Andy Rooney's weekly commentaries on 60 Minutes and his twice-weekly syndicated newspaper columns-addressing everything from deceptive cereal packaging to the existence of God-have made him America's best-known critic of the quotidian. As you might imagine, he gets a lot of letters in response to his often iconoclastic views. As you might not expect, he writes a lot of letters, too.
Now Rooney has collected the funniest, wisest, and most interesting of his letters, spanning several decades and addressing issues both momentous and trivial. He responds to complaints from viewers; he corresponds with old friends; and he writes to his children about the things he cares about most. Variously caustic, hilarious, and sage, these unfailingly entertaining letters reveal not only Rooney the iconoclast but Rooney the American Everyman. Sincerely, Andy Rooney is Andy Rooney at his best-and a wonderful gift book that will make readers chuckle and think twice.
Rooney's distinctive whining voice comes through in this collection of his letters to fans, friends, CBS executives, tax collectors and others. The popular TV commentator and curmudgeon-in-residence sallies forth with ripostes at shady car dealers, astrologers, lawyers, modern poetry, deceptive packaging, tobacco industry duplicity and George Patton ("the most over-rated general of WW II"). While these seem like easy targets, at least in this epistolary shooting gallery (which contains only Rooney's correspondence, not the letters that prompted them), he occasionally sounds off even more forthrightly here than on television.
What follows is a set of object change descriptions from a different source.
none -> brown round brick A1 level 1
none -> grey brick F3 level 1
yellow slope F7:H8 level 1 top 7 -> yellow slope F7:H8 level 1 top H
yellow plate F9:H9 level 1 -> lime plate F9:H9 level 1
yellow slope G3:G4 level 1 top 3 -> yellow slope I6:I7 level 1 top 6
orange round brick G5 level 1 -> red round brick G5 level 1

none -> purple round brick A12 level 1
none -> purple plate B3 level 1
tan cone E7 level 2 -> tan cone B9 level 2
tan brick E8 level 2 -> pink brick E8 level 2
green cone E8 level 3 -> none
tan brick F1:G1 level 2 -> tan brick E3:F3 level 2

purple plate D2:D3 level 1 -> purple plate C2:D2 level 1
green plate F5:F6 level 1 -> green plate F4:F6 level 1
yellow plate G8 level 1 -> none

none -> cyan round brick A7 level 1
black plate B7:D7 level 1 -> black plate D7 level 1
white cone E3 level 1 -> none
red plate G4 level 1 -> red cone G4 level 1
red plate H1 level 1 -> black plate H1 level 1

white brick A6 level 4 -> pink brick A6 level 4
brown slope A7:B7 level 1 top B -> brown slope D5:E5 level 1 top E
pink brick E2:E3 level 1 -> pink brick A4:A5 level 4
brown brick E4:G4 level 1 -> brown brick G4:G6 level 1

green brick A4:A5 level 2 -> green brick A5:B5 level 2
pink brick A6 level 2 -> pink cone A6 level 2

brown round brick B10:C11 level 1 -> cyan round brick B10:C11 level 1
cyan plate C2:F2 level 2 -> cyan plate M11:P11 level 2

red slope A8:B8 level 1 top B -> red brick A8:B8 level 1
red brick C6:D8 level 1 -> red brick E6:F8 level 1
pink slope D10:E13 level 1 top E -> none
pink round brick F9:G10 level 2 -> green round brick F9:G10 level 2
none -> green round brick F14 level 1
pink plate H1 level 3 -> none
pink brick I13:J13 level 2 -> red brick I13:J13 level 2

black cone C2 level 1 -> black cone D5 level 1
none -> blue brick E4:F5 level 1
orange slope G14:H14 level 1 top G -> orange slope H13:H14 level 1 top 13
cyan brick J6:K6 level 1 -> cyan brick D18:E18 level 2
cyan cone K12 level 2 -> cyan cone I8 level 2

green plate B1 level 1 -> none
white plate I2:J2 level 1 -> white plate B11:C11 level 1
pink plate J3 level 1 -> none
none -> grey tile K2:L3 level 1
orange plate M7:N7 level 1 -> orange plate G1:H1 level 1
Explaining his agnosticism in a very personal letter to his four children, Rooney states that religion is illogical, impedes the progress of civilization and doesn't make people nicer to each other. In a letter to the Advocate, he apologizes for his insensitive broadcast remarks about homosexuality, then pours fuel on the fire by vouchsafing his opinion that homosexuality is "a behavioral aberration" and that he finds gay sex repugnant--but adds that he has had many gay friends and denies he's homophobic. On the lighter side, Rooney celebrates the pleasures of home and family, watching football, drinking bourbon, banging away on old typewriters and woodworking. Entertaining and witty, but also at times pontificating and arch, these letters span half a century, encompassing his struggles as a freelance magazine writer, his work as a CBS documentary scriptwriter and his bombing missions as a WWII pilot. Besides the replies to 60 Minutes watchers, there are conversational missives to Will Rogers, Bill Moyers, Helen Gurley Brown, E.B. White, Eric Sevareid, Walter Annenberg, Peggy Noonan and Barry Goldwater. Though devoted fans may enjoy this breezy compendium, the overall impression is of slight material and too much self-indulgent ephemera.